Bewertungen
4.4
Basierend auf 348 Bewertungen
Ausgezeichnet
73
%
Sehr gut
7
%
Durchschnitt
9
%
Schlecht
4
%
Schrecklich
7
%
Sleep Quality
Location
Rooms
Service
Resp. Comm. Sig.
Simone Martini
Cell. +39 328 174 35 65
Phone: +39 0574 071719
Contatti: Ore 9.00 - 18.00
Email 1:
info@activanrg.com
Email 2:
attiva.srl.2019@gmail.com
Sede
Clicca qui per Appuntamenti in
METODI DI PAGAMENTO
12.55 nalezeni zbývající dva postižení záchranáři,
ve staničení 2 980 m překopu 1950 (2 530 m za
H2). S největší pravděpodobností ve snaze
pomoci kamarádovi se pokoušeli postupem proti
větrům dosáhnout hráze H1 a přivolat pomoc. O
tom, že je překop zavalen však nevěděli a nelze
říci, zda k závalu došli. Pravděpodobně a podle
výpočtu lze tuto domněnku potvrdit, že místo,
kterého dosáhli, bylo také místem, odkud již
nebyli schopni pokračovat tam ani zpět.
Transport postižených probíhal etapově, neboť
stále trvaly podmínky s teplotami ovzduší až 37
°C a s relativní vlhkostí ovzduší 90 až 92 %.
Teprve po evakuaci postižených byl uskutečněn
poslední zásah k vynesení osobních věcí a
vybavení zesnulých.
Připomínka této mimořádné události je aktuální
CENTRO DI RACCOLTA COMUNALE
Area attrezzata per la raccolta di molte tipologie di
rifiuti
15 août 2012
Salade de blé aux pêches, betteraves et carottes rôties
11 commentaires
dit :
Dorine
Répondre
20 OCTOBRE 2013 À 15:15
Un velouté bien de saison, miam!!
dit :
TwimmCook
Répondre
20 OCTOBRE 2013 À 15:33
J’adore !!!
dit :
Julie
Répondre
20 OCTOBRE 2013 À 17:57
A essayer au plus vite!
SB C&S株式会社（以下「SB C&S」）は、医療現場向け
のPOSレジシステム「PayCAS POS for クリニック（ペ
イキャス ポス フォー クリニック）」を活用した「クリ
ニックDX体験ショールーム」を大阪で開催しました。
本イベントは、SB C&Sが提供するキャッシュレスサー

○ ○ ○ ○

EXERCISE — Everything from the line that contains "15 août 2012" to the last line of the records, restated word for word, is the required output.

TASK RESPONSE —
15 août 2012
Salade de blé aux pêches, betteraves et carottes rôties
11 commentaires
dit :
Dorine
Répondre
20 OCTOBRE 2013 À 15:15
Un velouté bien de saison, miam!!
dit :
TwimmCook
Répondre
20 OCTOBRE 2013 À 15:33
J’adore !!!
dit :
Julie
Répondre
20 OCTOBRE 2013 À 17:57
A essayer au plus vite!
SB C&S株式会社（以下「SB C&S」）は、医療現場向け
のPOSレジシステム「PayCAS POS for クリニック（ペ
イキャス ポス フォー クリニック）」を活用した「クリ
ニックDX体験ショールーム」を大阪で開催しました。
本イベントは、SB C&Sが提供するキャッシュレスサー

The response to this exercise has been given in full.